→ **Work item**
In the entries below, find each line bearing the string "vous" and copy it.

→ **Data in this exercise**

· · · ·

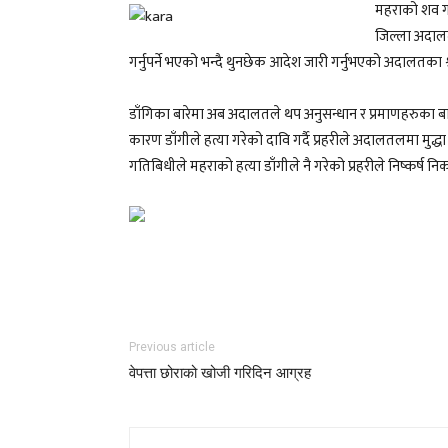
महराको शव गत
जिल्ला अदाल
गर्नुपर्ने भएको भन्दै थुनछेक आदेश जारी गर्नुभएको अदालतका श
डाँगिका बारेमा अब अदालतले थप अनुसन्धान र प्रमाणहरुका बारे
कारण डाँगीले हत्या गरेको दावि गर्दै प्रहरीले अदालतलमा मुद्धा
गतिबिधीले महराको हत्या डाँगीले नै गरेको प्रहरीले निष्कर्ष न
Previous article
वेपत्ता छोराको खोजी गरिदिन आग्रह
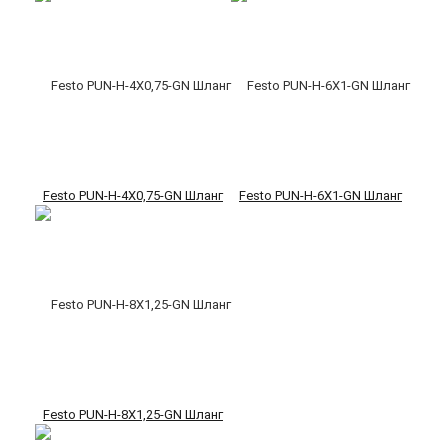
Festo PUN-H-4X0,75-GN Шланг
Festo PUN-H-6X1-GN Шланг
Festo PUN-H-8X1,25-GN Шланг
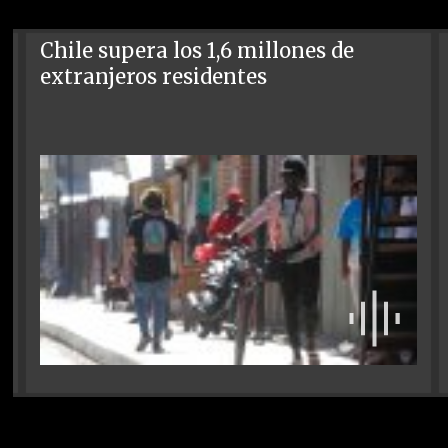
Chile supera los 1,6 millones de
extranjeros residentes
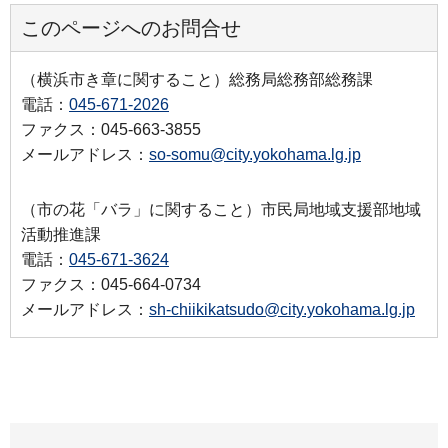
このページへのお問合せ
（横浜市き章に関すること）総務局総務部総務課
電話：
045-671-2026
ファクス：045-663-3855
メールアドレス：
so-somu@city.yokohama.lg.jp
（市の花「バラ」に関すること）市民局地域支援部地域
活動推進課
電話：
045-671-3624
ファクス：045-664-0734
メールアドレス：
sh-chiikikatsudo@city.yokohama.lg.jp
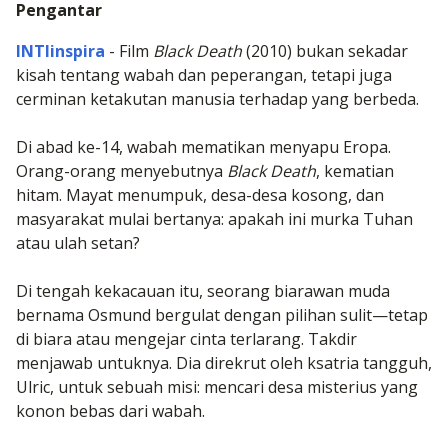
Pengantar
INTIinspira
- Film
Black Death
(2010) bukan sekadar
kisah tentang wabah dan peperangan, tetapi juga
cerminan ketakutan manusia terhadap yang berbeda.
Di abad ke-14, wabah mematikan menyapu Eropa.
Orang-orang menyebutnya
Black Death
, kematian
hitam. Mayat menumpuk, desa-desa kosong, dan
masyarakat mulai bertanya: apakah ini murka Tuhan
atau ulah setan?
Di tengah kekacauan itu, seorang biarawan muda
bernama Osmund bergulat dengan pilihan sulit—tetap
di biara atau mengejar cinta terlarang. Takdir
menjawab untuknya. Dia direkrut oleh ksatria tangguh,
Ulric, untuk sebuah misi: mencari desa misterius yang
konon bebas dari wabah.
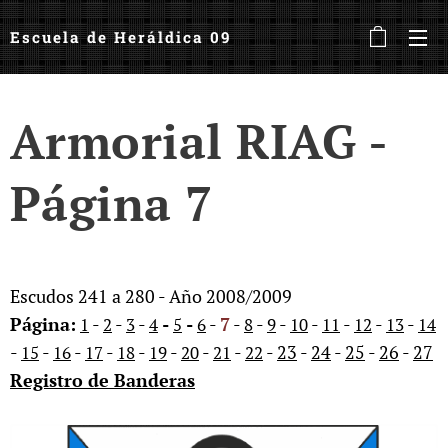
Escuela de Heráldica 09
Armorial RIAG -
Página 7
Escudos 241 a 280 - Año 2008/2009
Página:
-
-
-
-
-
-
7
-
-
-
-
-
-
-
1
2
3
4
5
6
8
9
10
11
12
13
14
-
-
-
-
-
-
-
-
-
23
-
24
-
25
-
26
-
27
15
16
17
18
19
20
21
22
Registro de Banderas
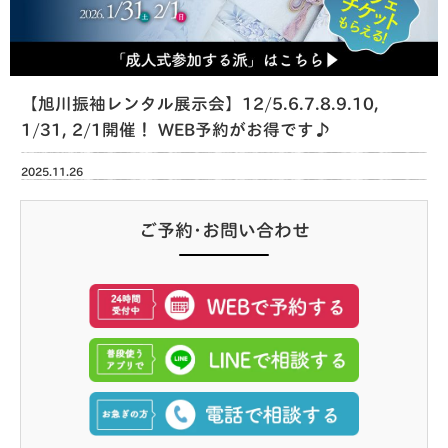
【旭川振袖レンタル展示会】12/5.6.7.8.9.10,
1/31, 2/1開催！ WEB予約がお得です♪
2025.11.26
ご予約･お問い合わせ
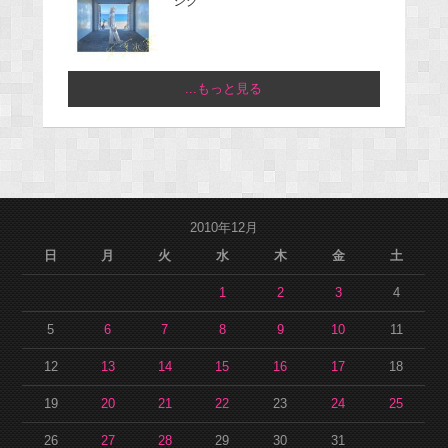
ジグ
...もっと見る
2010年12月
日
月
火
水
木
金
土
1
2
3
4
5
6
7
8
9
10
11
12
13
14
15
16
17
18
19
20
21
22
23
24
25
26
27
28
29
30
31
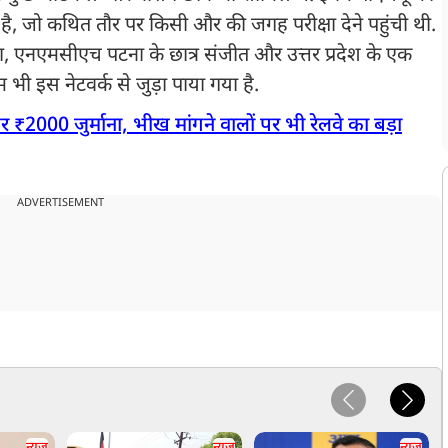
ा है, जो कथित तौर पर किसी और की जगह परीक्षा देने पहुंची थी.
ा, एनएमसीएच पटना के छात्र संजीत और उत्तर प्रदेश के एक
ी इस नेटवर्क से जुड़ा पाया गया है.
ने पर ₹2000 जुर्माना, भीख मांगने वालों पर भी रेलवे का बड़ा
ADVERTISEMENT
न्यूज
न्यूज
न्यूज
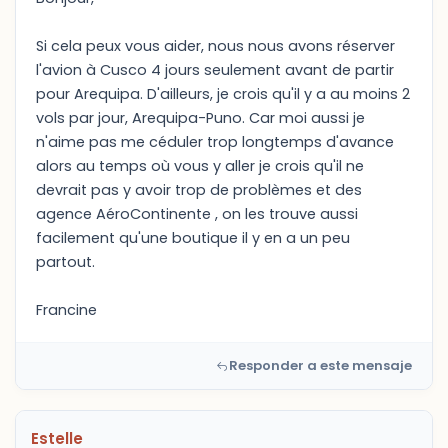
Si cela peux vous aider, nous nous avons réserver
l'avion à Cusco 4 jours seulement avant de partir
pour Arequipa. D'ailleurs, je crois qu'il y a au moins 2
vols par jour, Arequipa-Puno. Car moi aussi je
n'aime pas me céduler trop longtemps d'avance
alors au temps où vous y aller je crois qu'il ne
devrait pas y avoir trop de problèmes et des
agence AéroContinente , on les trouve aussi
facilement qu'une boutique il y en a un peu
partout.
Francine
Responder a este mensaje
Estelle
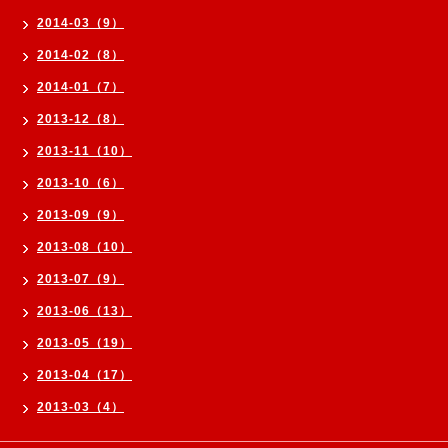
2014-03（9）
2014-02（8）
2014-01（7）
2013-12（8）
2013-11（10）
2013-10（6）
2013-09（9）
2013-08（10）
2013-07（9）
2013-06（13）
2013-05（19）
2013-04（17）
2013-03（4）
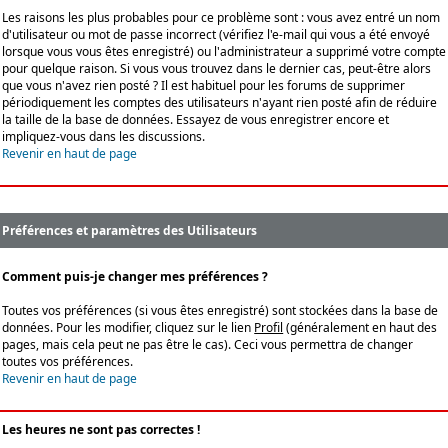
Les raisons les plus probables pour ce problème sont : vous avez entré un nom
d'utilisateur ou mot de passe incorrect (vérifiez l'e-mail qui vous a été envoyé
lorsque vous vous êtes enregistré) ou l'administrateur a supprimé votre compte
pour quelque raison. Si vous vous trouvez dans le dernier cas, peut-être alors
que vous n'avez rien posté ? Il est habituel pour les forums de supprimer
périodiquement les comptes des utilisateurs n'ayant rien posté afin de réduire
la taille de la base de données. Essayez de vous enregistrer encore et
impliquez-vous dans les discussions.
Revenir en haut de page
Préférences et paramètres des Utilisateurs
Comment puis-je changer mes préférences ?
Toutes vos préférences (si vous êtes enregistré) sont stockées dans la base de
données. Pour les modifier, cliquez sur le lien
Profil
(généralement en haut des
pages, mais cela peut ne pas être le cas). Ceci vous permettra de changer
toutes vos préférences.
Revenir en haut de page
Les heures ne sont pas correctes !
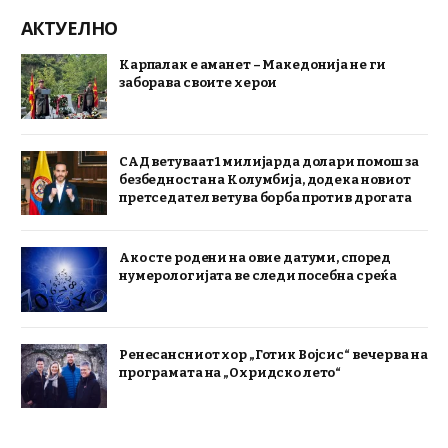
АКТУЕЛНО
Карпалак е аманет – Македонија не ги
заборава своите херои
САД ветуваат 1 милијарда долари помош за
безбедноста на Колумбија, додека новиот
претседател ветува борба против дрогата
Ако сте родени на овие датуми, според
нумерологијата ве следи посебна среќа
Ренесансниот хор „Готик Војсис“ вечерва на
програмата на „Охридско лето“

· · · ·

→ **Result for this task**
Si cela peux vous aider, nous nous avons réserver
alors au temps où vous y aller je crois qu'il ne
Les raisons les plus probables pour ce problème sont : vous avez entré un nom
d'utilisateur ou mot de passe incorrect (vérifiez l'e-mail qui vous a été envoyé
lorsque vous vous êtes enregistré) ou l'administrateur a supprimé votre compte
pour quelque raison. Si vous vous trouvez dans le dernier cas, peut-être alors
que vous n'avez rien posté ? Il est habituel pour les forums de supprimer
la taille de la base de données. Essayez de vous enregistrer encore et
impliquez-vous dans les discussions.
Toutes vos préférences (si vous êtes enregistré) sont stockées dans la base de
pages, mais cela peut ne pas être le cas). Ceci vous permettra de changer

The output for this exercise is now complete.